Шолоховский роман, ни в коей мере не относимый к лейтенантской прозе, как, впрочем, и его великолепный рассказ «Судьба человека», во многом задал матрицу литературе о Великой Отечественной, в том числе и «лейтенантской прозе», и «окопной правде». Стоит лишь вспомнить истлевшие штаны Сашки Копытовского, из-под которых торчат грязные волосатые ноги, или рукопашную с танком ефрейтора Кочетыгова, - и вся последующая военная проза встроится в матрицу, заданную Шолоховым еще в 1942, когда начались в «Правде» первые публикации глав из романа.

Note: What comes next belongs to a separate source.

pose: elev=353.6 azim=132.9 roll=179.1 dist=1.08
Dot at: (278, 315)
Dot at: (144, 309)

Скажу больше: самая знаменитая и самая первая повесть Виктора Некрасова «В окопах Сталинграда», написанная, кстати, в 1946 г., если прочесть ее сразу вслед за шолоховским романом, окажется его прямым продолжением, а отчасти и развитием, поскольку начинается с того же отступления к Дону, а развивается уже в Сталинграде.
То же относится и к рассказу «Судьба человека» (1956). Из этой новеллы впоследствии вырос целый жанр военно-приключенческой литературы, да и кинематографа тоже. Все романы и фильме о побеге из гитлеровских лагерей или просто из плена так или иначе опираются на историю русского солдата Андрея Соколова, рассказанную Михаилом Шолоховым, а позднее перенесённую на экран Сергеем Бондарчуком. Он же, кстати, снял и один из самых сильных фильмов о науке ненависти – «Они сражались за Родину», практически буквально следующий за шолоховским текстом, но поставленный и сыгранный лучшими советскими актерами так, что в кадре не остается ничего искусственного, а, как сказал бы Б. Пастернак, «дышат почва и судьба».

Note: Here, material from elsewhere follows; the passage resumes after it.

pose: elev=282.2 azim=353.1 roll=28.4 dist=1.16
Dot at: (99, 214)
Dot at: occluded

Так вот, именно «Судьба человека» задала матрицу и для серьезных писателей, таких, как Василий Гроссман, Константин Воробьев, Василь Быков, так и для авторов героико-приключенческих произведений. К одной из таких книг – повести «Железный дождь» писателя-фронтовика Виктора Курочкина, а равно, конечно, и к его лирической трагикомедии «На войне как на войне», мы с вами и обратимся в следующей беседе.